Ricky by the flagpole, Windon, Penong

“I just couldn’t pass our grand battle flag flying on the highway - obviously a staunch supporter occupies the adjacent land,” said Mansour, who completed a U-turn to snap a photograph or three of the flag as it fluttered in the breeze at a property called ‘Windon’.

Mansour’s observation required immediate investigation and a phonecall was promptly placed to a potential lead - Mick Aitken, co-owner of the Penong Caravan Park.

Was Mick the flag flyer?

Alas, no.

“We’ve been here four years and the flag was there then. It was the first thing I noticed when we drove to Ceduna,” said Aitken.

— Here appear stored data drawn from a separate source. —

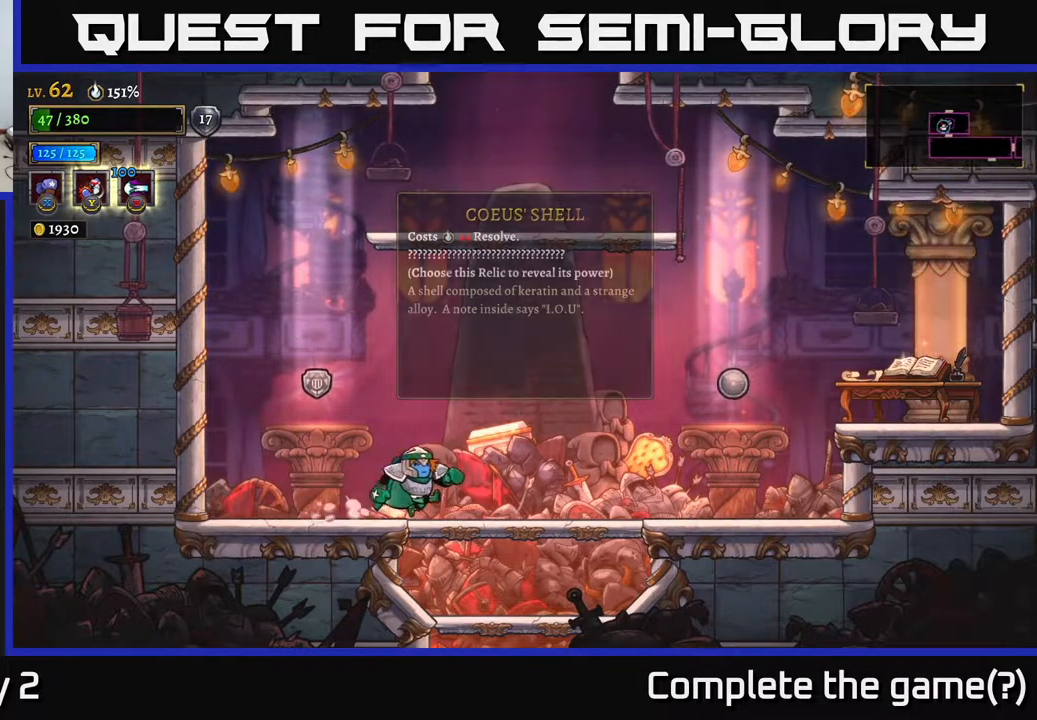
{"buttons": [], "left_stick": "right", "right_stick": "center", "events": [[150, "R2", "down"], [317, "R2", "up"]]}
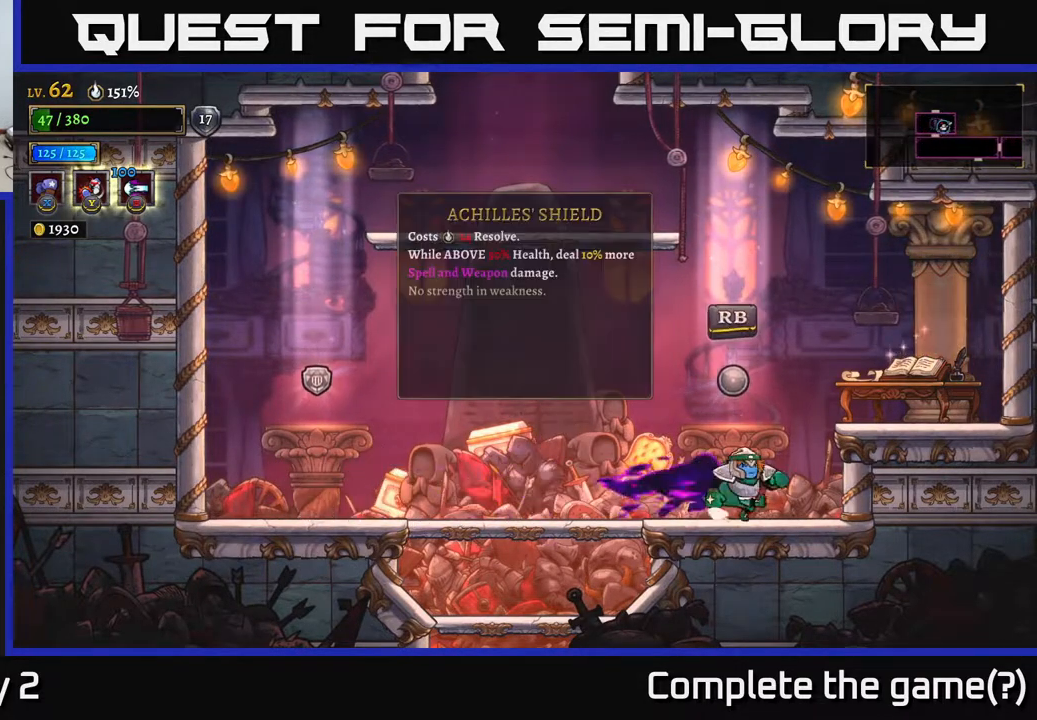
{"buttons": [], "left_stick": "center", "right_stick": "center", "events": [[100, "left_stick", "left"], [217, "left_stick", "center"]]}
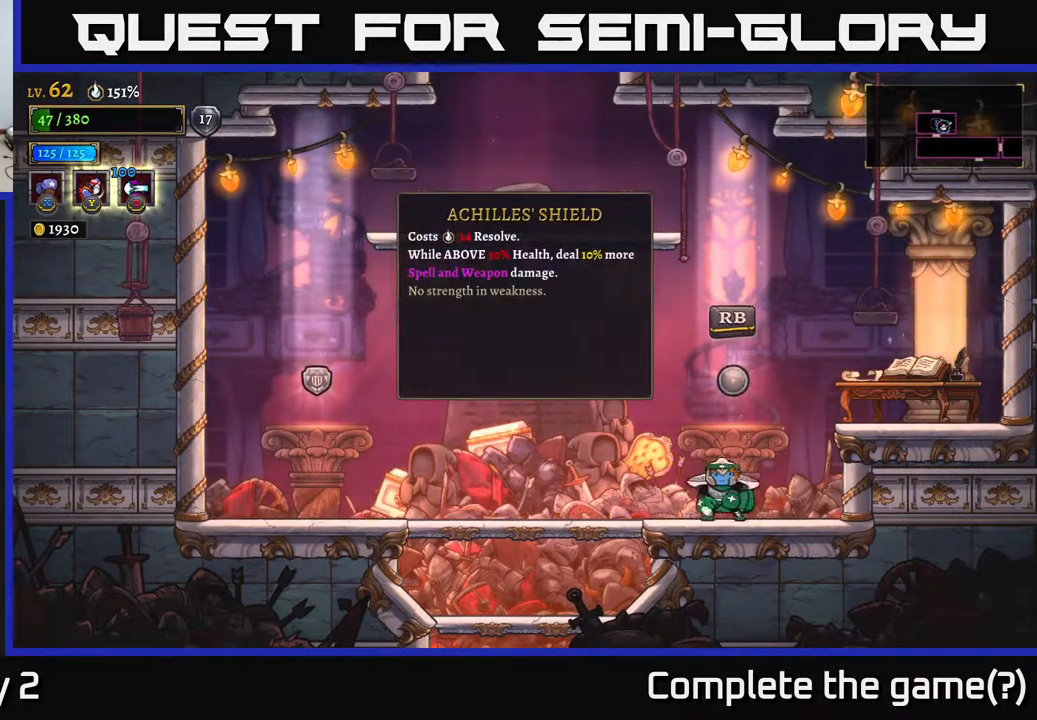
{"buttons": [], "left_stick": "left", "right_stick": "center", "events": [[17, "left_stick", "right"], [183, "A", "down"], [267, "X", "down"], [300, "A", "up"], [400, "X", "up"], [450, "left_stick", "left"]]}
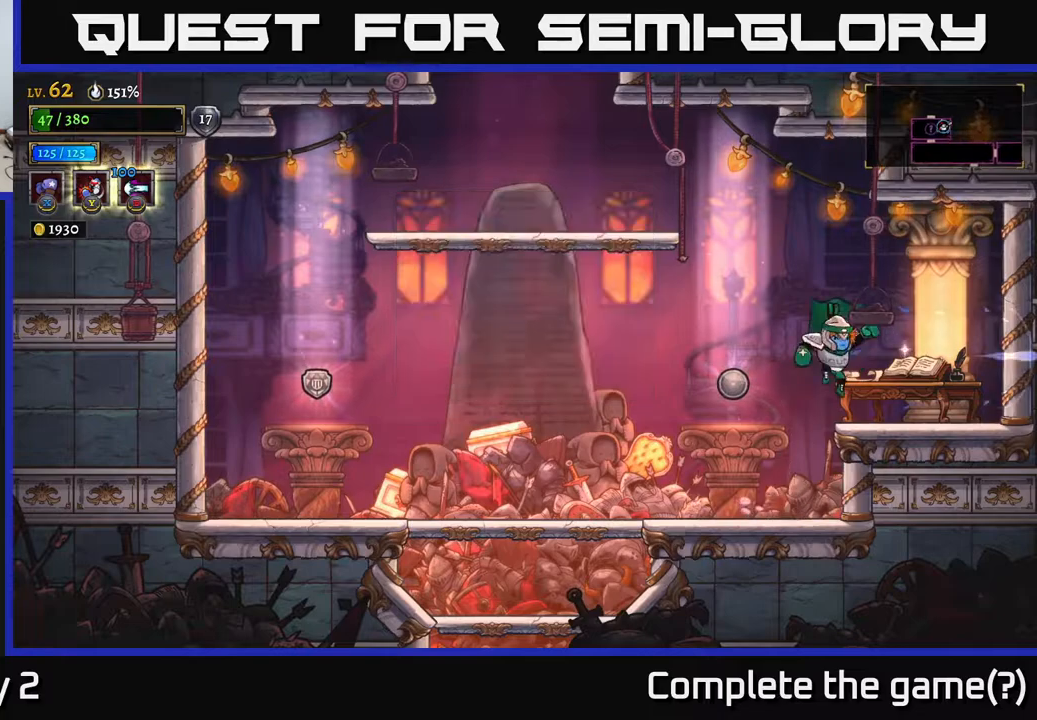
{"buttons": [], "left_stick": "center", "right_stick": "center", "events": [[333, "left_stick", "center"]]}
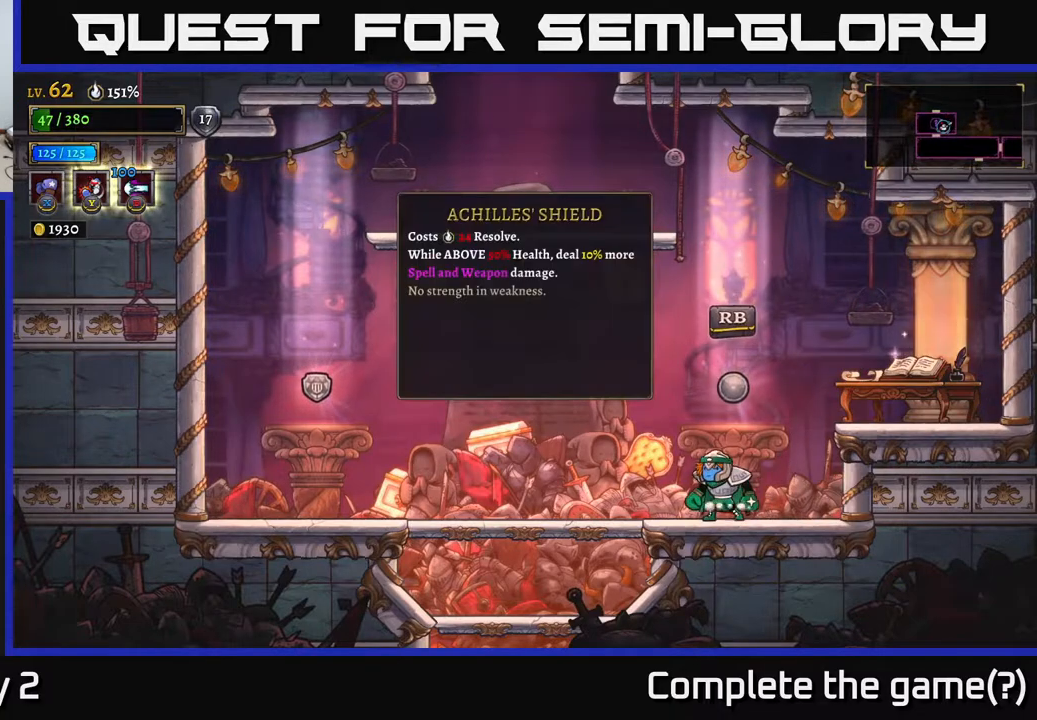
{"buttons": [], "left_stick": "center", "right_stick": "center", "events": []}
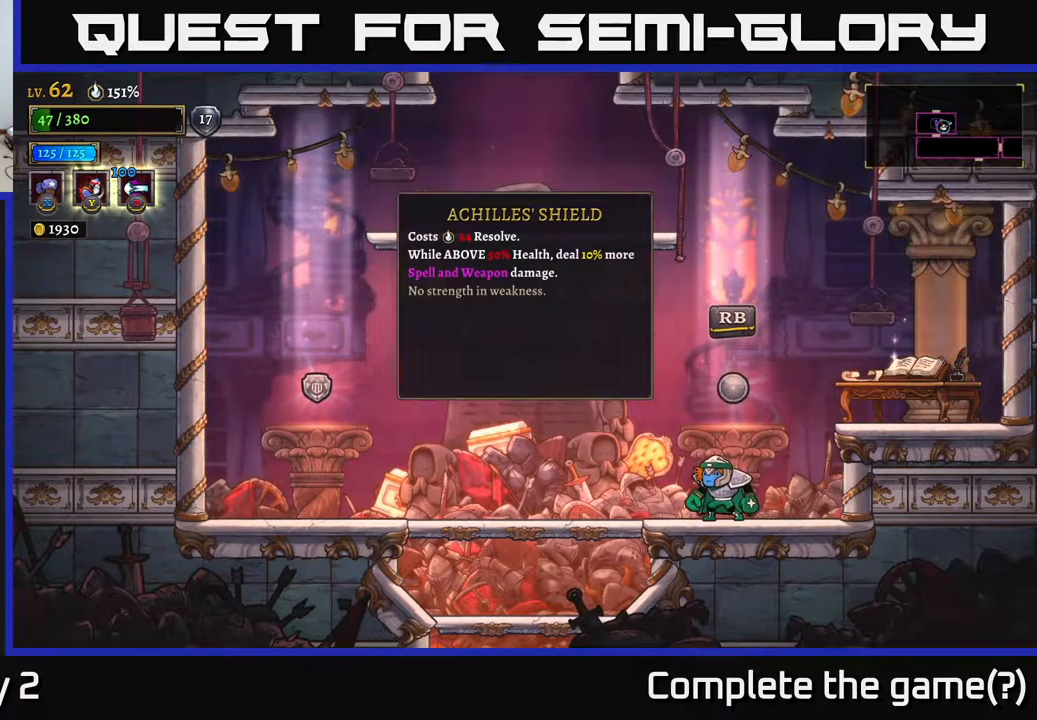
{"buttons": [], "left_stick": "center", "right_stick": "center", "events": []}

“I’m a Lions supporter, so the flag’s not mine, but I can put you onto a bloke who will know.”

Sure enough, Aitken’s informant – a fourth generation Penong local named Tim Hardy – didn’t have to think twice when asked.

“You’re looking for ‘Lips’ Collins. It’s his flagpole and he’s a big Carlton man,” said Hardy, who duly put the correspondent in contact.

Ricky ‘Lips’ Collins, a 56 year-old semi-retired council construction worker born and raised in Ceduna, has been hoisting the Carlton flag at Windon for each of the past 25 winters (and the Australian flag for the past 25 summers).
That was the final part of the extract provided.